问题
I'm running below spark SQL query in Intellij Maven IDE,
SELECT seq_no,
amount,
(select max(b.amount)
from premium b
where b.seq_no < a.seq_no) last_high_prem
FROM premium a
Got the below error,
Exception in thread "main" org.apache.spark.sql.AnalysisException: The correlated scalar subquery can only contain equality predicates: (seq_no#11#32 < seq_no#11);
I understand correlated query when uses equality operator then only works currently in spark SQL. Is there any method to overcome this issue.
I know we can do it hiveql. But need to setup hadoop and hive in my local machine.

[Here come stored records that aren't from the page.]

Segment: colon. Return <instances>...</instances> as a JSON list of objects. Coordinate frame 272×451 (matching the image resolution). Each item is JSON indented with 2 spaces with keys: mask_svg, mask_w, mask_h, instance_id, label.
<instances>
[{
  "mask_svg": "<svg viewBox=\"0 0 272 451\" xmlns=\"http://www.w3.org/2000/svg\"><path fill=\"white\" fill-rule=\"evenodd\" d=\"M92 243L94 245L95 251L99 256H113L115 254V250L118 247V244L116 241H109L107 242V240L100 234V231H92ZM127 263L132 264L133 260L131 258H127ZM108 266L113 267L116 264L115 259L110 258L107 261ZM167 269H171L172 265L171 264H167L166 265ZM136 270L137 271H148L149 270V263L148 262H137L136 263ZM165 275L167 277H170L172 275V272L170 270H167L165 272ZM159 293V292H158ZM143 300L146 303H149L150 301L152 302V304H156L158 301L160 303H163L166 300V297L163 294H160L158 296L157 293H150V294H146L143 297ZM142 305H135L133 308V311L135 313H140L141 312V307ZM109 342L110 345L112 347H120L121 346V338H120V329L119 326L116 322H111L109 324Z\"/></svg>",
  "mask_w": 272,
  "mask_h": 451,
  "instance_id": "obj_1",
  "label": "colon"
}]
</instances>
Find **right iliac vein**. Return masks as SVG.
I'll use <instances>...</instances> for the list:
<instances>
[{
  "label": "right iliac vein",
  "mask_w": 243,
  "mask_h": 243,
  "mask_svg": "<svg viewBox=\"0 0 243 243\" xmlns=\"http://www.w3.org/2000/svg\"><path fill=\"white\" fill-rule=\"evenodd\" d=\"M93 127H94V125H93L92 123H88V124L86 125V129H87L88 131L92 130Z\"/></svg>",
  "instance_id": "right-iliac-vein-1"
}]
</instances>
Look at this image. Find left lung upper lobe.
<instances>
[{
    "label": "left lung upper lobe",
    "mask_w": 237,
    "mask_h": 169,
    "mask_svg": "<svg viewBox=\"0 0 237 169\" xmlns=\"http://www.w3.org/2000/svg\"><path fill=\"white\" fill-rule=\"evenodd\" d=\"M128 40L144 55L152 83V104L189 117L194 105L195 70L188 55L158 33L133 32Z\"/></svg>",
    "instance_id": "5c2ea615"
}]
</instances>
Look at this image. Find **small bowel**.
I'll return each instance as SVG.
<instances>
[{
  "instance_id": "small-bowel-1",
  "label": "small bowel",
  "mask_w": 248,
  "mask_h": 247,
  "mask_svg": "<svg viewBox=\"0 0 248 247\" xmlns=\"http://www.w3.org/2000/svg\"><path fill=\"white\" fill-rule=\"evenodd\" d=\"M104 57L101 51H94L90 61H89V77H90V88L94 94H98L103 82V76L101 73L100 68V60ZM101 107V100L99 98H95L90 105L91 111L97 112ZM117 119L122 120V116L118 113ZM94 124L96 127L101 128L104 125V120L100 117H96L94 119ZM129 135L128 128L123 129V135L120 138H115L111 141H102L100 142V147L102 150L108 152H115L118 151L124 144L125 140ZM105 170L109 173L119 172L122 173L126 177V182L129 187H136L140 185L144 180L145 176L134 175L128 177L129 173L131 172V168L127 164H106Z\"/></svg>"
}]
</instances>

Please let me know how to mitigate the issue.
回答1:
I know next to nothing about Spark SQL, but it seems to me your issue is with the correlated subquery, which wouldn't be necessary for this query in most brands of SQL. Spark does accept the max
function as a Window Function.
Can you do:
SELECT seq_no,
amount,
max(amount) OVER (ORDER BY seq_no ROWS BETWEEN UNBOUNDED PRECEDING and 1 PRECEDING) AS last_high_prem
FROM premium
Note: you probably also need a partition by
phrase, but not for the exact query you've presented.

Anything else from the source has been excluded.